Graduate Program in Biophysical Sciences, University of Chicago, Chicago, Illinois, United States of America.
Laboratoire de physique de l'École normale supérieure, Centre National de la Recherche Scientifique, Paris, France.
PLoS Comput Biol. 2021 Mar 8;17(3):e1008743. doi: 10.1371/journal.pcbi.1008743. eCollection 2021 Mar.

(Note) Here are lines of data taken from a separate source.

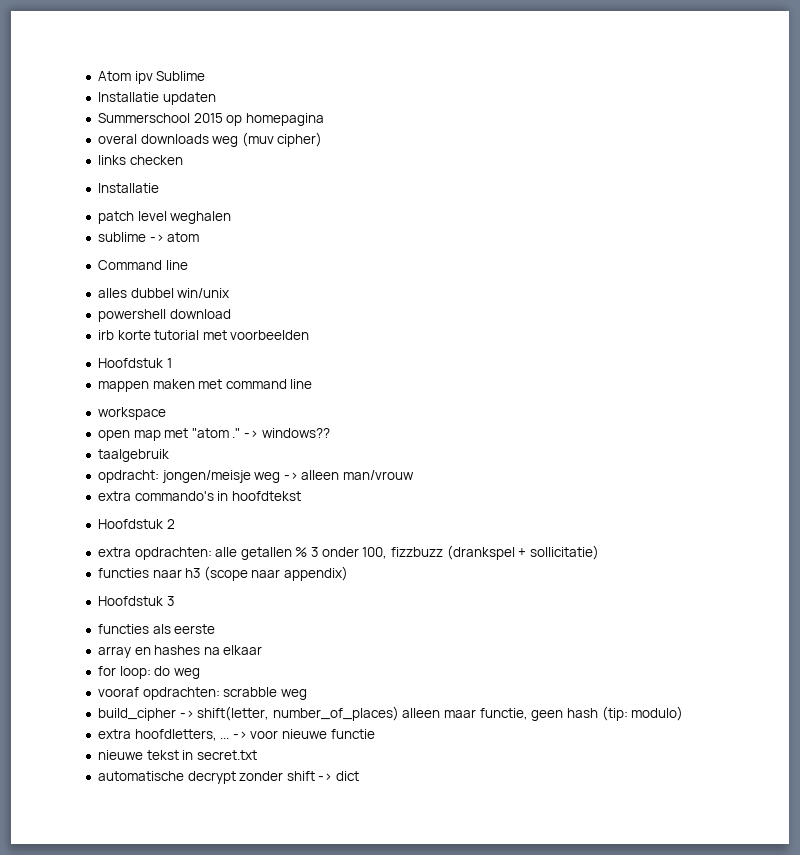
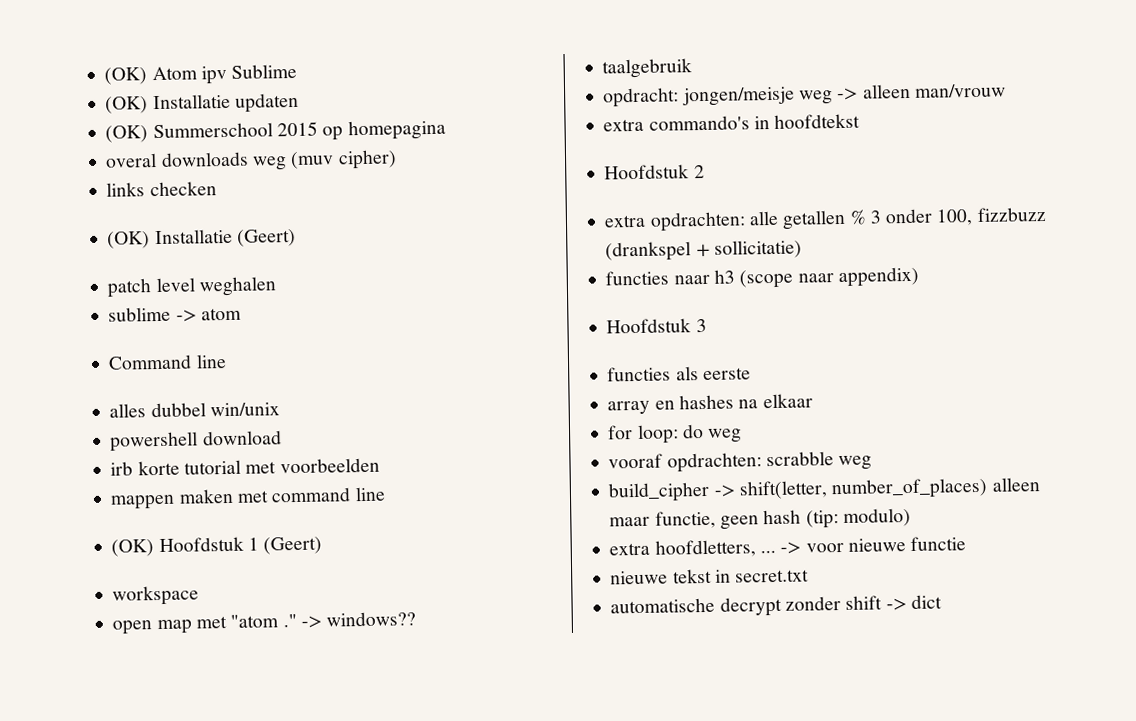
(97, 76) none -> [104,67,148,85] (OK)
(206, 76) none -> [105,96,149,114] (OK)
(216, 98) none -> [105,125,149,143] (OK)
[97,183,159,193] Installatie -> [107,228,296,249] (OK) Installatie (Geert)
[97,358,172,368] // Hoofdstuk 1 -> (380, 465) none
(313, 384) none -> [111,536,323,557] // (OK) Hoofdstuk 1 (Geert)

Responding to stimuli requires that organisms encode information about the external world. Not all parts of the input are important for behavior, and resource limitations demand that signals be compressed. Prediction of the future input is widely beneficial in many biological systems. We compute the trade-offs between representing the past faithfully and predicting the future using the information bottleneck approach, for input dynamics with different levels of complexity. For motion prediction, we show that, depending on the parameters in the input dynamics, velocity or position information is more useful for accurate prediction. We show which motion representations are easiest to re-use for accurate prediction in other motion contexts, and identify and quantify those with the highest transferability. For non-Markovian dynamics, we explore the role of long-term memory in shaping the internal representation. Lastly, we show that prediction in evolutionary population dynamics is linked to clustering allele frequencies into non-overlapping memories.
响应刺激需要生物体对外部世界的信息进行编码。输入的并非所有部分对于行为都很重要,并且资源限制要求信号被压缩。在许多生物系统中,对未来输入的预测是广泛有益的。我们使用信息瓶颈方法来计算在真实表示过去和预测未来之间的权衡,针对具有不同复杂程度的输入动态。对于运动预测,我们表明,根据输入动态中的参数,速度或位置信息对于准确预测更为有用。我们展示了哪些运动表示对于在其他运动环境中进行准确预测最容易重复使用,并确定和量化那些具有最高可转移性的表示。对于非马尔可夫动力学,我们探索了长期记忆在塑造内部表示中的作用。最后,我们表明,进化群体动力学中的预测与将等位基因频率聚类到不重叠的记忆中有关。